Essen. Direkt neben dem Essener Weihnachtsmarkt soll vor einem syrischen Lokal ein 21-Jähriger zugestochen haben. Jetzt steht er vor Gericht.
Der Streit um einen freien Platz in einem syrischen Lokal am Salzmarkt in der Essener City führt jetzt zu einem Prozess vor dem Essener Schwurgericht. Versuchter Totschlag ist angeklagt. Verantworten muss sich der seit 2015 in Deutschland lebende Syrer Ahmad H. aus Altenessen, der mit seinem Messer auf zwei Männer eingestochen haben soll.
Zum Prozessauftakt schweigt der 21-Jährige zunächst zu diesem Vorwurf. Seine Verteidigerin Christiane Theile begründet das damit, dass sie ein Handyvideo von der Tat noch nicht richtig gesehen habe. Sie sagt aber, dass ihr Mandant nicht schuldig sei: "Die Anklage ist sofort zu widerlegen. Er hat mit dem Messer niemanden gestochen."
Sechs Verhandlungstage sind angesetzt
So schnell ist das Schwurgericht unter Vorsitz von Richter Martin Hahnemann zu Beginn einer Beweisaufnahme verständlicherweise nicht mit einem Urteil. Insgesamt sechs Verhandlungstage hat es angesetzt, um die Vorwürfe zu klären.
Die Tat selbst ist vielen Menschen in Erinnerung. Denn direkt nebenan standen zur Tatzeit am 10. Dezember 2019 um 13.30 Uhr die Buden des Weihnachtsmarktes auf dem Essener Kennedyplatz. Die Besucher bekamen mit, wie immer mehr Polizisten zum Salzmarkt stürmten, weil es nach den Stichen vor dem Lokal zu einer Schlägerei mit geschätzt etwas mehr als 20 Beteiligten gekommen war. Dabei hatte sich auch der Angeklagte verletzt, weil ihn ein Gürtel mit Schnalle am Kopf getroffen hatte.
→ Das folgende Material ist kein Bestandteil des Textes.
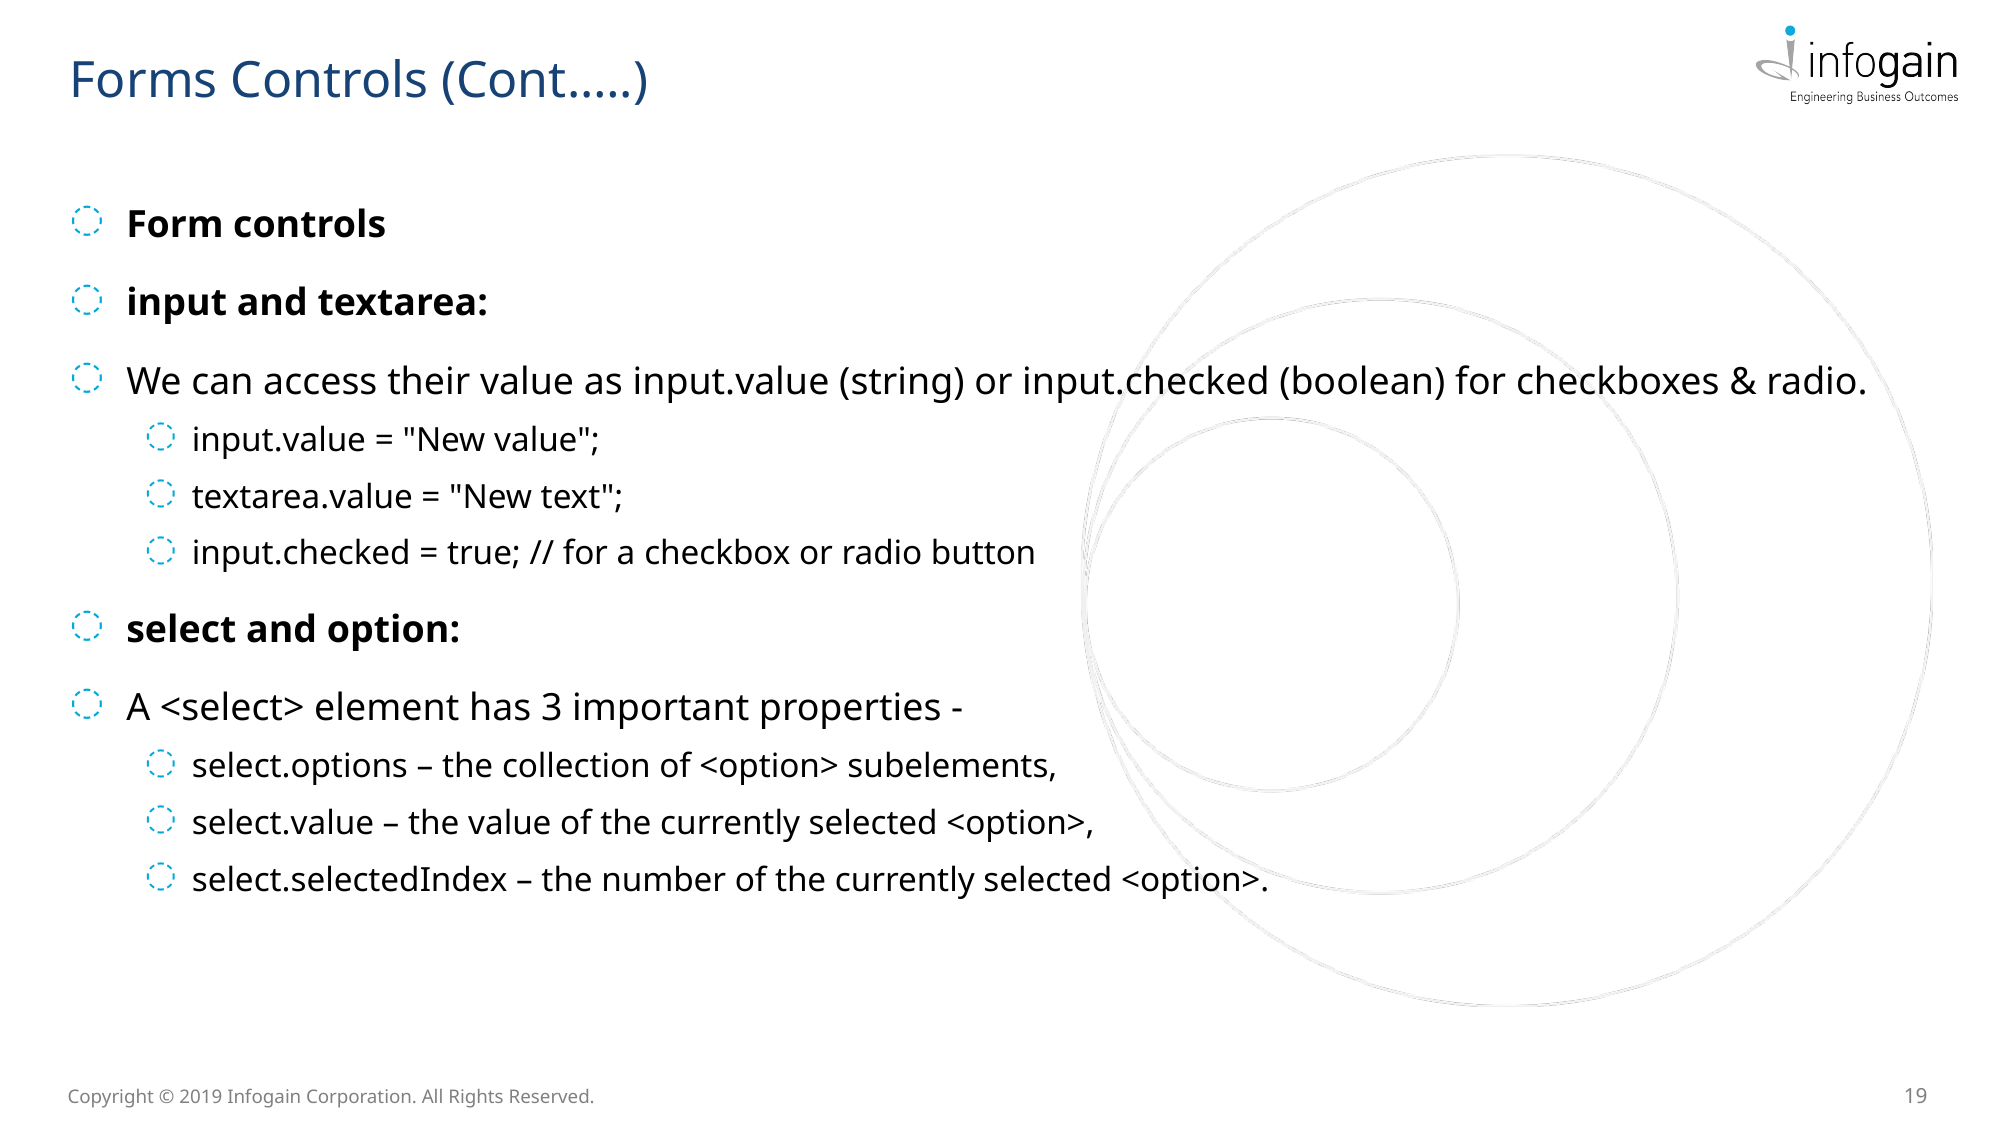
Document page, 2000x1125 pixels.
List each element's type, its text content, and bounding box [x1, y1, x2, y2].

list Forms Controls (Cont.….) [54, 40, 1720, 131]
picture [1752, 22, 1966, 110]
list Form controls input and textarea: We can access their value as input.value (string) or input.checked (boolean) for checkboxes & radio. input.value = "New value"; textarea.value = "New text"; input.checked = true; // for a checkbox or radio button select and option: A <select> element has 3 important properties - select.options – the collection of <option> subelements, select.value – the value of the currently selected <option>, select.selectedIndex – the number of the currently selected <option>. [54, 192, 1933, 913]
Streit um freien Platz im Restaurant
Als Ahmad H. kurz vorher mit seinem Vater und einem Freund das Lokal betreten hatte, war alles noch ruhig. Das Restaurant war gut besucht, kaum ein Platz frei. Da entdeckte die Gruppe einen Tisch, der gerade frei geworden war.
Der 45 Jahre alte Vater des Angeklagten setzte sich laut Anklage an diesen Tisch, die beiden jüngeren Männer gingen nach draußen zum Rauchen. In dieser Zeit kamen wohl andere Gäste, begleitet von Mitarbeitern des Lokals, an den Tisch und beanspruchten den Platz für sich. Doch der 45-Jährige wollte wohl nicht gehen.
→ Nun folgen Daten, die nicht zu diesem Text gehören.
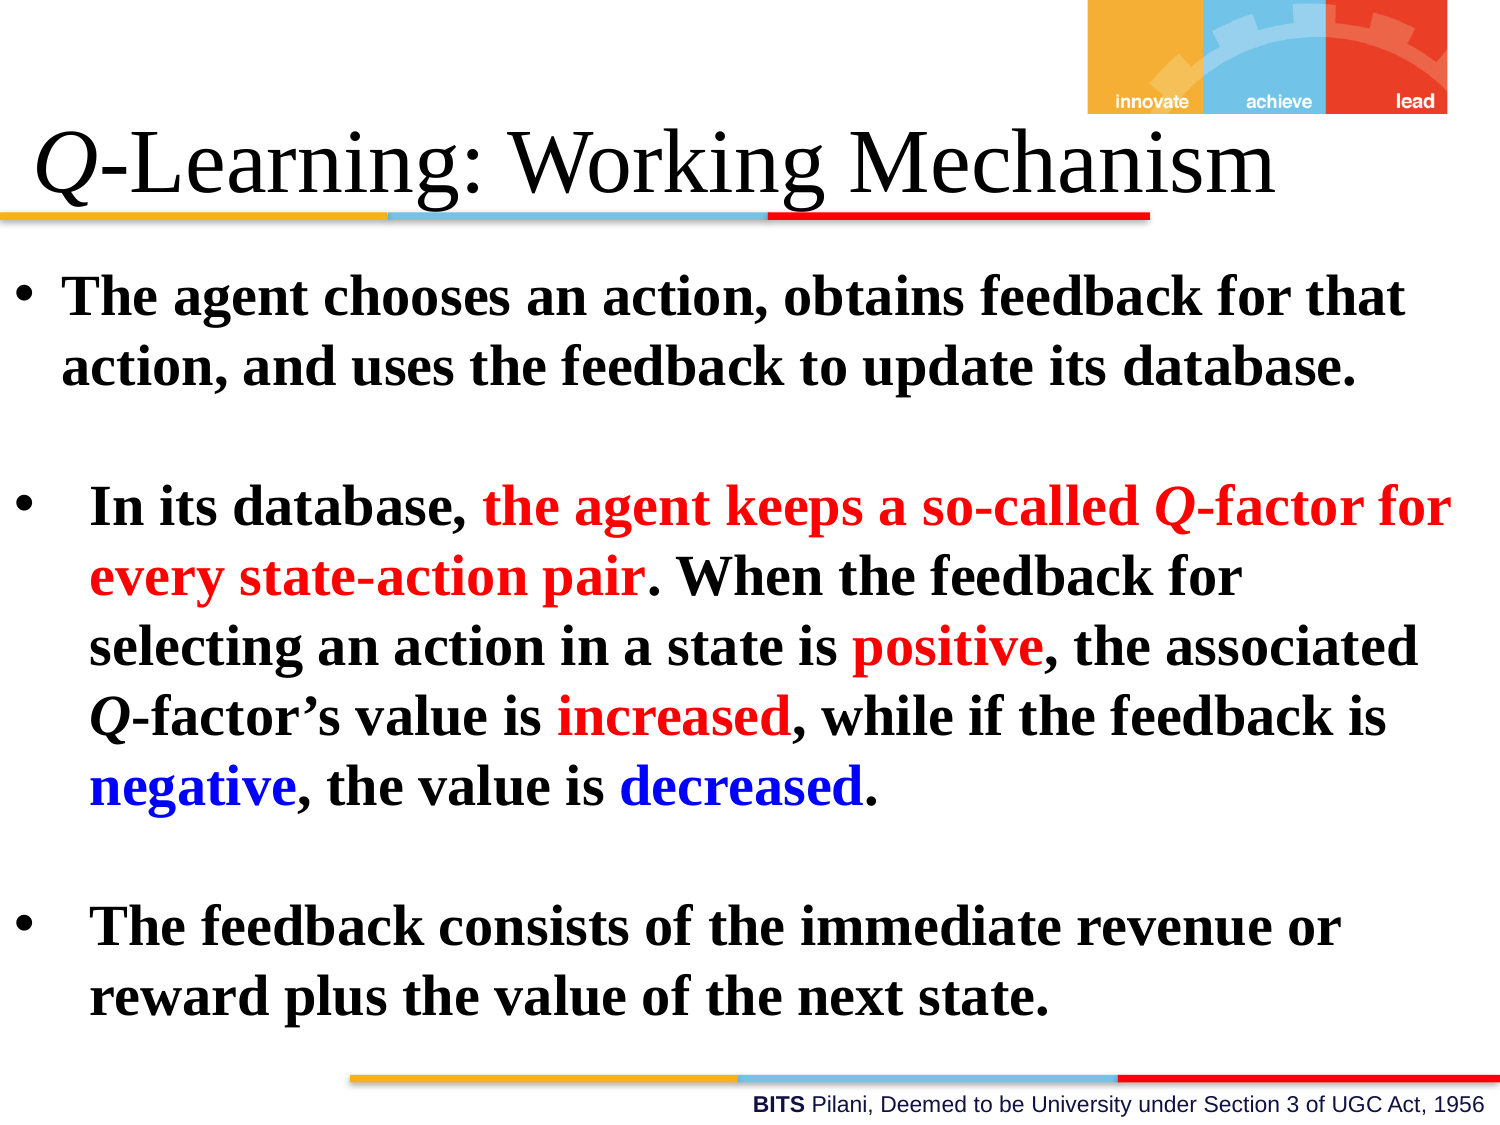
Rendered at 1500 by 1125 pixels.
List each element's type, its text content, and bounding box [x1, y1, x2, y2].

title Q-Learning: Working Mechanism [0, 62, 1331, 249]
picture [1087, 0, 1448, 114]
text_box The agent chooses an action, obtains feedback for that action, and uses the feedback to update its database. In its database, the agent keeps a so-called Q-factor for every state-action pair. When the feedback for selecting an action in a state is positive, the associated Q-factor’s value is increased, while if the feedback is negative, the value is decreased. The feedback consists of the immediate revenue or reward plus the value of the next state. [0, 249, 1475, 1105]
Mit dem Messer zugestochen
Mittlerweile kamen die jungen Männer zurück. Der Angeklagte soll sich direkt eingemischt, gedroht und beleidigt haben. Schließlich soll ihn das Personal nach draußen gedrängt haben. Da soll er vor dem Lokal zum ersten Mal zugestochen und einen Mann im Bauch getroffen haben.
Zunächst soll er dann den Bereich vor dem Restaurant verlassen haben, kurz danach aber zurückgekehrt sein. Als er am Betreten des Lokals gehindert wurde, habe er auf einen weiteren Mann eingestochen, ihn im Brustbereich getroffen. Beide Verletzungen sind laut Anklage zwar nicht sehr tief, sie seien aber potenziell lebensgefährlich, weil der Täter die Wirkung der Stiche gar nicht kontrollieren könne.
Nach dem zweiten Stich ging die Rauferei richtig los. Gäste und Mitarbeiter des Restaurants hatten sich zum Teil mit Stühlen bewaffnet und setzten sich zur Wehr.
Geld für Fluchthelfer zurückgezahlt
Zum Lebenslauf äußert der Angeklagte sich. Die deutsche Sprache beherrscht er sehr gut, eine Ausbildung hat er nicht. "Ich musste jobben, Geld verdienen", sagt er. Denn seine Familie habe die Schulden an die Fluchthelfer zurückzahlen müssen. Für Drogen war wohl etwas Geld übrig, denn eine Blutprobe nach der Tat wies Marihuana nach. "Wenn ich richtig Stress hatte, habe ich einen Joint geraucht", erklärt er.
Opfer-Anwalt Bertil Jakobson versucht, dem Angeklagten goldene Brücken zu bauen. Denn besonders rachsüchtig scheint sein Mandant nicht zu sein. "Sie kommen ja beide aus Aleppo", erklärt er. Bei einer "ehrlichen Entschuldigung und Schmerzensgeld" hat der Verletzte offenbar nichts gegen eine milde Strafe einzuwenden. Aber schuldig sieht der Angeklagte sich ja nicht.